ASSEIO POPULAR DE RESPEITO COMO CIDADÃO – Tenho recebido inúmeras mensagens e uma chamou a minha atenção pelo grau de agressão ao pudor e ao respeito com a população brasileira. São inúmeras coisas ligadas à administração pública, tendo como base o gerenciamento de forma geral, que deixa de ser levado a sério em nosso país e a população nada reclama atualmente. E não sei se esse povo a que me refiro, já parou para pensar sobre esse grande atentado imoral que se instalou no Brasil com o nome de corrida à caça de compra dos votos eleitorais! As eleições representam para os brasileiros uma grande esperança para trazer de volta um sistema ético e moral permeando a vitória da soberania nacional. Prevalecerá à fórmula respeitosa de devolver a dignidade como prática normal de respeito à cidadania da nossa Pátria.

O Brasil necessita de urgentes e inteligentes reformas gerais, porque há limites para aturar tantas irresponsabilidades reinantes em todas as camadas sociais. Em outros países existem regras democráticas em que os cidadãos observam que a guerra fica a cargo do estamento militar e político, e o que verificamos são representantes populares que se elegem para tal função. No entanto, de um lado observam-se os que têm a arte de manobras de guerra e dessa forma os inimigos são tidos como principal foco de eliminação. Porém, quando se olha para os homens que tem a formação na arte da política, os opositores são reconhecidos como adversários com quem se convive tomando como base os valores constitucionais comuns.

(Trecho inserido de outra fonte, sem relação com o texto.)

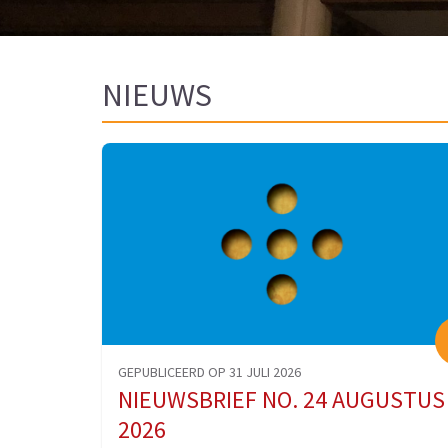
NIEUWS
GEPUBLICEERD OP 31 JULI 2026
NIEUWSBRIEF NO. 24 AUGUSTUS
2026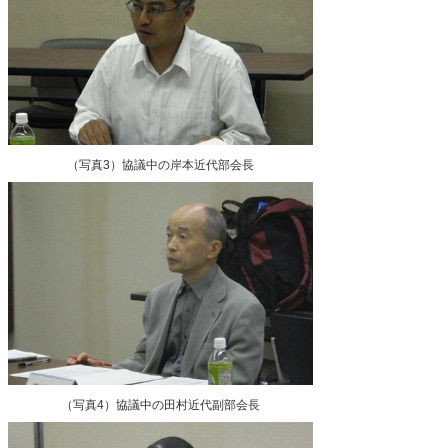
（写真3）協議中の岸本近代部会長
（写真4）協議中の田村近代副部会長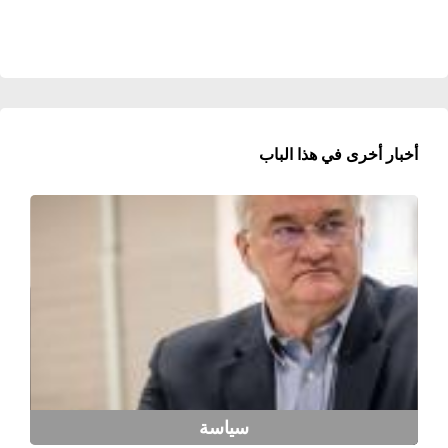
أخبار أخرى في هذا الباب
سياسة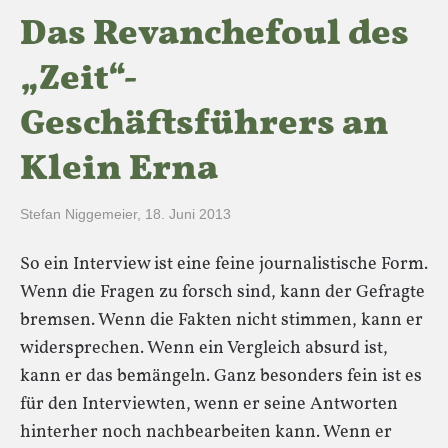
Das Revanchefoul des
„Zeit“-
Geschäftsführers an
Klein Erna
Stefan Niggemeier
,
18. Juni 2013
So ein Interview ist eine feine journalistische Form.
Wenn die Fragen zu forsch sind, kann der Gefragte
bremsen. Wenn die Fakten nicht stimmen, kann er
widersprechen. Wenn ein Vergleich absurd ist,
kann er das bemängeln. Ganz besonders fein ist es
für den Interviewten, wenn er seine Antworten
hinterher noch nachbearbeiten kann. Wenn er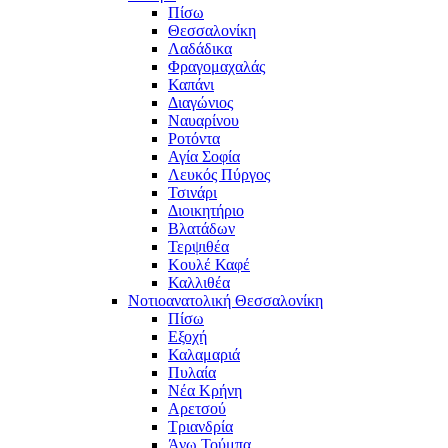
Πίσω
Θεσσαλονίκη
Λαδάδικα
Φραγομαχαλάς
Καπάνι
Διαγώνιος
Ναυαρίνου
Ροτόντα
Αγία Σοφία
Λευκός Πύργος
Τσινάρι
Διοικητήριο
Βλατάδων
Τερψιθέα
Κουλέ Καφέ
Καλλιθέα
Νοτιοανατολική Θεσσαλονίκη
Πίσω
Εξοχή
Καλαμαριά
Πυλαία
Νέα Κρήνη
Αρετσού
Τριανδρία
Άνω Τούμπα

A falta de responsabilidade e ausência de decoro de determinados políticos criam momentos insuportáveis contra a valorização da moral e da ética. O que surge sempre é a lembrança de tomada do poder semelhante a 1964! Alguém já pensou nisso? Passamos por intensas divergências em razões dos deveres entre a Justiça e os direitos dos cidadãos. O ponto da segurança do direito público é um descalabro, porque faz tantas vítimas que são exterminadas por falta de condições econômicas. Ficou difícil manter firmes as aquisições dos bens de consumo para uma vida social digna, diante da situação financeira em que se encontra o nosso país.

A classe política vive momentos de desconfiança e desmoralização, pois boa parte de seus membros foram capturados pelas teias da Lava Jato, assim como, alguns ministros do atual governo e dos anteriores! Dessa forma, as instituições estão frequentemente em conflito entre elas e internamente. O dilema que alimenta tanta criminalidade é o fato de que quem tem bens e dinheiro, jamais serão trancafiados em celas de delegacias ou presídios; ficam em suas mansões usando tornozeleiras e são bem vigiados por fortes contingentes de seguranças pagos pela população. Quando esse estado de coisa acontece, serão logo soltos, e estarão novamente andando pelas ruas do maravilhoso país das maravilhas. E continuam os saques aos cofres públicos praticados por pessoas promotoras de assaltos ao erário público, que muitas vezes são poupadas pela justiça comum.

Assim é o destino das práticas criminosas inveteradas no mundo de tantas pessoas insensatas. De que valem as cadeias ou presídios muito mal administrados no Brasil, pois são altos os custos dessas prisões. Nada representam tanta gente serem torturadas, maltratadas de várias formas, mortas ou destruídas, pois valerá para que? Em outra visão, muitos indivíduos que as interrogam e as tratam com tanta violência, talvez sejam piores do que elas em suas condutas imorais. O procedimento melhor, em nosso país, seria tomar de volta o dinheiro subtraído da Nação Brasileira e investir em outras necessidades no Brasil. Até mesmo em escolas pré-determinadas para a aprendizagem da conduta da justiça e da moralidade, criando meios para os homens sejam honestos e dignos de si, sua família e seu País. PENSEM NISSO!!!